Dr. Westerbarkey: Landesinitiative ist eine Riesenchance

Dambecker spielen ganz oben mit

Hochkarätige Runde (v.l.): ERO-Geschäftsführer Dr. Peter Westerbarkey stellte Ministerpräsident Reiner Haseloff, Wirtschaftsministerin Birgitta Wolff, Verkehrsstaatsekretär Klaus Klang und Jürgen Ude, Vorsitzender des MAHREG Automotive Netzwerkes, das Ladefoxx-Konzept vor. Foto: ct-press

Dambeck / Magdeburg. Dr. Peter Westerbarkey, Geschäftsführer der ERO Edelstahl-Rohrtechnik Dambeck, sieht in der am Mittwoch gestarteten Landesinitiative „Elektromobilität und Leichtbau“ eine „Riesenchance für die Branche, ihre Kompetenzen zu bündeln“.

Bisher seien die Unternehmen, die sich in Sachsen-Anhalt mit diesen innovativen Fahrzeugtechnologien beschäftigen, noch sehr zerstreut, sagt er am Rande der Auftaktveranstaltung gegenüber der Altmark-Zeitung.

Ministerpräsident Reiner Haseloff (CDU) hatte zuvor den Stellenwert, den das Thema für das Land besitzt, deutlich gemacht. „Wir wollen am Zukunftsmarkt Elektromobilität teilhaben und von ihm profitieren“, erklärte er vor rund 100 Vertretern aus Wirtschaft und Verbänden. Der Ministerpräsident verwies auf die besondere Bedeutung der Automobilzulieferindustrie für Sachsen-Anhalt. Dort seien in rund 250 Unternehmen mehr als 18 000 Mitarbeiter beschäftigt. Mit dem Übergang von Verbrennungsmotoren zum Elektroantrieb seien auch sie vor neue Herausforderungen gestellt.

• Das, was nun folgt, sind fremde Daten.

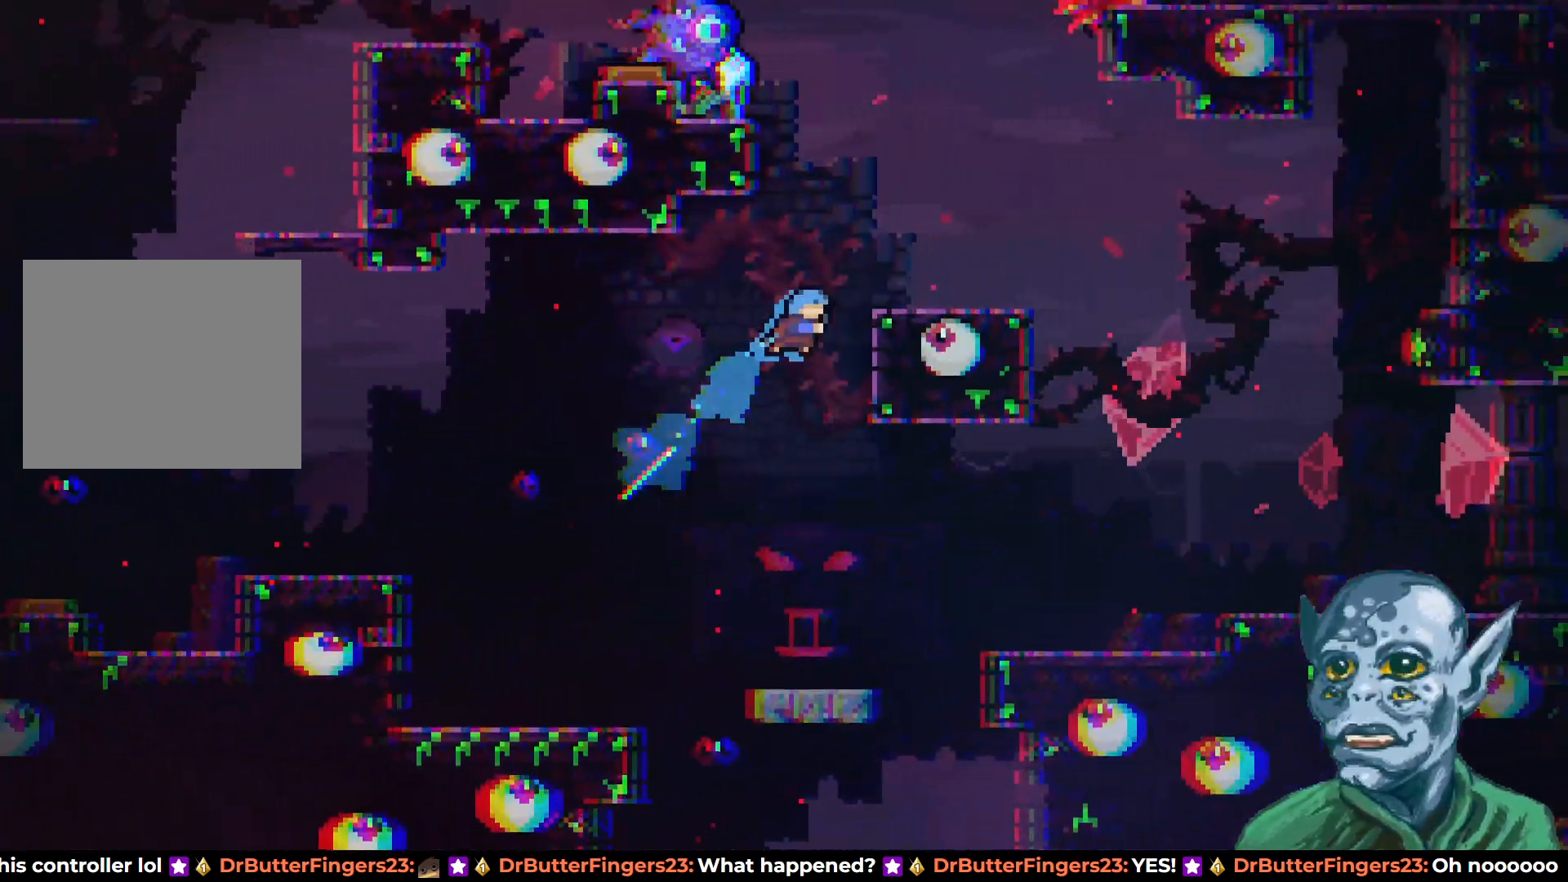
{"buttons": ["DPAD_LEFT"], "left_stick": "center", "right_stick": "center", "events": [[50, "SQUARE", "up"], [67, "DPAD_UP", "up"], [100, "R2", "down"], [233, "DPAD_RIGHT", "up"], [417, "R2", "up"], [450, "DPAD_LEFT", "down"]]}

Wissenschafts- und Wirtschaftsministerin Birgitta Wolff (CDU) erklärte: „Elektromobilität bedeutet nicht, das Automobil zu liften und einen Elektromotor einzubauen. Es geht darum, das Automobil ein Stück weit neu zu erfinden und da wollen wir in Sachsen-Anhalt mit unseren vielen Zulieferern und Dienstleistern natürlich mit vorn dabei sein.“

Neben der Entwicklung neuer Materialien und Technologien für Leichtbau und Energiespeicher müsse es auch darum gehen, die Infrastruktur für die Nutzung von Elektroantrieben auszubauen, meint Westerbarkey. Seine Firma hat mit den Ladefoxx-Stromtanksäulen dafür ein zukunftsfähiges Produkt entwickelt, das bundesweit bereits 250 Mal im Einsatz ist. In diesem Jahr sollen allein in Sachsen-Anhalt 15 weitere Ladestationen dazu kommen.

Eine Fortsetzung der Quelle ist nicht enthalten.